In the event that personal data is transferred to a third party for processing, there should be an agreement between the person responsible for the database and the third party. According to Section 25 of the Data Protection Act, the data transferred cannot be used for any purpose other than the purpose set out in the agreement or assigned to other parties for any purpose, including storage. On performance of the requested processing, personal data should be destroyed unless the third party believes that further processing of the personal data could be requested; in such case, data can be stored for up to two years.
Penalties and compensation
What are the potential penalties for non-compliance with data protection provisions?
The Data Protection Act stipulates that violations to the act will be determined by the National Data Protection Agency. Potential penalties include a written warning, suspension, a fine of between Ps1,000 and Ps100,000 and closure of the database.
Are individuals entitled to compensation for loss suffered as a result of a data breach or non-compliance with data protection provisions by the data owner?
Section 31 of the Data Protection Act provides that any individual or legal entity can file a claim for damages due to breach or non-compliance with the act.
Cybersecurity legislation, regulation and enforcement
Has legislation been introduced in your jurisdiction that specifically covers cybercrime and/or cybersecurity?
The Criminal Code lists certain actions that could be considered as cybercrime. The Data Protection Act and the Cybercrime Law (26,388) amended certain sections of the code in order to introduce several cybercrimes under existing criminal actions.

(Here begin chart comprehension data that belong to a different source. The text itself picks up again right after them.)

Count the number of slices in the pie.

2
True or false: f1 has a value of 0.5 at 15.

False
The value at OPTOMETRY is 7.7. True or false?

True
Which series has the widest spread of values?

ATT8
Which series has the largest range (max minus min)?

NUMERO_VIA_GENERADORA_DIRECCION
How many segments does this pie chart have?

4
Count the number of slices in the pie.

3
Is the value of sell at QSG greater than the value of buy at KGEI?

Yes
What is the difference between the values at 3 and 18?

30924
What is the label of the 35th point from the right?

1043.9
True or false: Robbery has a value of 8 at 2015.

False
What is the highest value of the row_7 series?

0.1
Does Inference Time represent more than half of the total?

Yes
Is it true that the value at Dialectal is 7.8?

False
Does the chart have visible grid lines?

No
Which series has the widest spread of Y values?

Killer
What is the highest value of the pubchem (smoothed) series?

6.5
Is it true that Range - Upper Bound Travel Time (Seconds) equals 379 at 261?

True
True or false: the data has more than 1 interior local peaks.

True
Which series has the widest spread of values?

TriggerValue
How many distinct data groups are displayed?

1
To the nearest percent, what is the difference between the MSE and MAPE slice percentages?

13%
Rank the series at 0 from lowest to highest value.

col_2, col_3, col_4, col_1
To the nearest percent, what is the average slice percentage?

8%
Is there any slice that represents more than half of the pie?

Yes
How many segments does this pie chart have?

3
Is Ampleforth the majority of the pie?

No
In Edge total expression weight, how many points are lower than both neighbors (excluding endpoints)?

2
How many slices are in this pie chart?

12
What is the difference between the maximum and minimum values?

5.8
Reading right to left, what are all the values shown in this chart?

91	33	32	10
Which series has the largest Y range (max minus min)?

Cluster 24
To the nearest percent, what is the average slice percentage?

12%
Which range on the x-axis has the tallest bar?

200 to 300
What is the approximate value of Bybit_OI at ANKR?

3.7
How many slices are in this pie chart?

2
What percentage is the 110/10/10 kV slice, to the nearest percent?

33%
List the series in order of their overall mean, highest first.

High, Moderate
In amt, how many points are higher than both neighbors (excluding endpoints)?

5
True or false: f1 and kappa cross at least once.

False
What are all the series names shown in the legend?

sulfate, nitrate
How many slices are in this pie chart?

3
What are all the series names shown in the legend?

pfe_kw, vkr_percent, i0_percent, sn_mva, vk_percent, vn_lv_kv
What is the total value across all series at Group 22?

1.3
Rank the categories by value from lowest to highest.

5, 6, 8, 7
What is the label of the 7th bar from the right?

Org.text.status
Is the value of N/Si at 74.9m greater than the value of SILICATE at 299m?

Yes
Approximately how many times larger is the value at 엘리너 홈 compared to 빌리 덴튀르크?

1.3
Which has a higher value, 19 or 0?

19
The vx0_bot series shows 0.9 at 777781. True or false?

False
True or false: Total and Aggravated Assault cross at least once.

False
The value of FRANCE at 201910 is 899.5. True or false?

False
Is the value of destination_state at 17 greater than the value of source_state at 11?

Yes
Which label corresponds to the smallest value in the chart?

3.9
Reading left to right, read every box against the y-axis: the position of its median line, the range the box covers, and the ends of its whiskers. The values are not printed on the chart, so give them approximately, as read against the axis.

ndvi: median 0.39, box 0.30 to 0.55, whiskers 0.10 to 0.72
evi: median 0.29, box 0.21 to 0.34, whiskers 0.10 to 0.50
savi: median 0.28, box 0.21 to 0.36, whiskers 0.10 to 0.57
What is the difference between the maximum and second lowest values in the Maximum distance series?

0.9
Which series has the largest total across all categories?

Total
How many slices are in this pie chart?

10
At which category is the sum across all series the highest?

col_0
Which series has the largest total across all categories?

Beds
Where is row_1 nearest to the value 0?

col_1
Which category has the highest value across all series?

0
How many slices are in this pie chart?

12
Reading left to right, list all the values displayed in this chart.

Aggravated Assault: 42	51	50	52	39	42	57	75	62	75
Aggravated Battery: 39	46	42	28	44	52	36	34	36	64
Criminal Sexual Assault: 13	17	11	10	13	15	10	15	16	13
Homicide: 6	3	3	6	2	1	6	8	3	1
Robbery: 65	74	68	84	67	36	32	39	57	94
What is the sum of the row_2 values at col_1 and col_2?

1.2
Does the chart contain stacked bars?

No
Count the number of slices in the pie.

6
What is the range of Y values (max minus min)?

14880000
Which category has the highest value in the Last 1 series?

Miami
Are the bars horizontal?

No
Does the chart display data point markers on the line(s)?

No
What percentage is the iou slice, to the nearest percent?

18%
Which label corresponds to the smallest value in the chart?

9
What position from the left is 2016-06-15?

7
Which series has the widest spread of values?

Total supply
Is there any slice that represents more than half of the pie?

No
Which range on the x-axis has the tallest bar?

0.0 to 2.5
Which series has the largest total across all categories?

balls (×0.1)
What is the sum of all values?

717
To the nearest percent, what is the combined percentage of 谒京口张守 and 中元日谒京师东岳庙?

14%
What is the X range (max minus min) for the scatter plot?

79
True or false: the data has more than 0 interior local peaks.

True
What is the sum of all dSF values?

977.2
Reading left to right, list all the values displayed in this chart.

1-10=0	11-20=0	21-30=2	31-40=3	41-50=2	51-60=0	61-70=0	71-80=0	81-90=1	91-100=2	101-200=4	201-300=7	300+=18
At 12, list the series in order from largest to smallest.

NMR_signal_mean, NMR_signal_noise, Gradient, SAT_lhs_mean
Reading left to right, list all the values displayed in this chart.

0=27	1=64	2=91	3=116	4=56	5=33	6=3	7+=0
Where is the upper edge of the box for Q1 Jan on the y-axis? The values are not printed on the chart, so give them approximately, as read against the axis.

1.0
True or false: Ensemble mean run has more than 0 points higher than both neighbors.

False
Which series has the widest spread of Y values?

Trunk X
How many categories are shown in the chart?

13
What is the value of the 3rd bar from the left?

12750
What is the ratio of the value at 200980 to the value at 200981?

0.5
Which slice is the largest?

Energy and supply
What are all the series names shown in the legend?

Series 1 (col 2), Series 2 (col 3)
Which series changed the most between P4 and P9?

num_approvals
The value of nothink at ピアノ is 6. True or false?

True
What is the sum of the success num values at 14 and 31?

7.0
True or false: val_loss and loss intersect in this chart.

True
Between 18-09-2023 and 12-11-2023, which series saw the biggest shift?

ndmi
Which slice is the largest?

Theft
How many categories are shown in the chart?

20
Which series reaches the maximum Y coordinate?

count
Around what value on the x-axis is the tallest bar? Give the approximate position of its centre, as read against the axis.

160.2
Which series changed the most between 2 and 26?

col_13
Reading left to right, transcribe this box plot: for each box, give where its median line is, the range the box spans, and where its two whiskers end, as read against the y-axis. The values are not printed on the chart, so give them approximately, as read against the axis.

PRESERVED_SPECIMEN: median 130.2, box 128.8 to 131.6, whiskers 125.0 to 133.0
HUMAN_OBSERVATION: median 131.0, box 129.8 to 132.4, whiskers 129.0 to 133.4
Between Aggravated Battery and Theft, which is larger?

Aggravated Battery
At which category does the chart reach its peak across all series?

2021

What are the other significant regulatory considerations regarding cybersecurity in your jurisdiction (including any international standards that have been adopted)?
Argentina asked to join the Budapest Convention on Cybercrime in 2010; however, as yet it has not been accepted as a member state, despite having adopted several convention provisions into national legislation.
Which cyber activities are criminalised in your jurisdiction?
The Criminal Code criminalises the following activities:
- the online distribution of child pornography;
- illegal email access;
- illegal access to a secure computer system;
- the online publication of private emails;
- the online publication of secrets;
- illegal access to a database;
- the illegal publication of personal data that is secret under certain regulations;
- the introduction of false persona data into a database;
- damage to computers, databases and software;
- denial of service attacks, hacking and modification; and
- the theft, hiding and destruction of digital evidence.
Which authorities are responsible for enforcing cybersecurity rules?
The judiciary and the attorney general are in charge of dealing with cybercrime. The entity in charge of the investigation, prosecution or assessment of cybercrime activities considers several factors, such as the place where the crime was committed and the victim.
Cybersecurity best practice and reporting
Can companies obtain insurance for cybersecurity breaches and is it common to do so?
Are companies required to keep records of cybercrime threats, attacks and breaches?
Are companies required to report cybercrime threats, attacks and breaches to the relevant authorities?
Are companies required to report cybercrime threats, attacks and breaches publicly?
There is no legal obligation to report cybercrime under data protection legislation. However, certain companies, such as those which publicly offer securities, may be obliged to report them if they trigger certain reporting duties.
Criminal sanctions and penalties
What are the potential criminal sanctions for cybercrime?
The penalty depends on the kind of cybercrime committed. Penalties can range from fines to imprisonment.
What penalties may be imposed for failure to comply with cybersecurity regulations?
The penalty depends on the kind of cybercrime committed. Penalties can range from fines to imprisonment.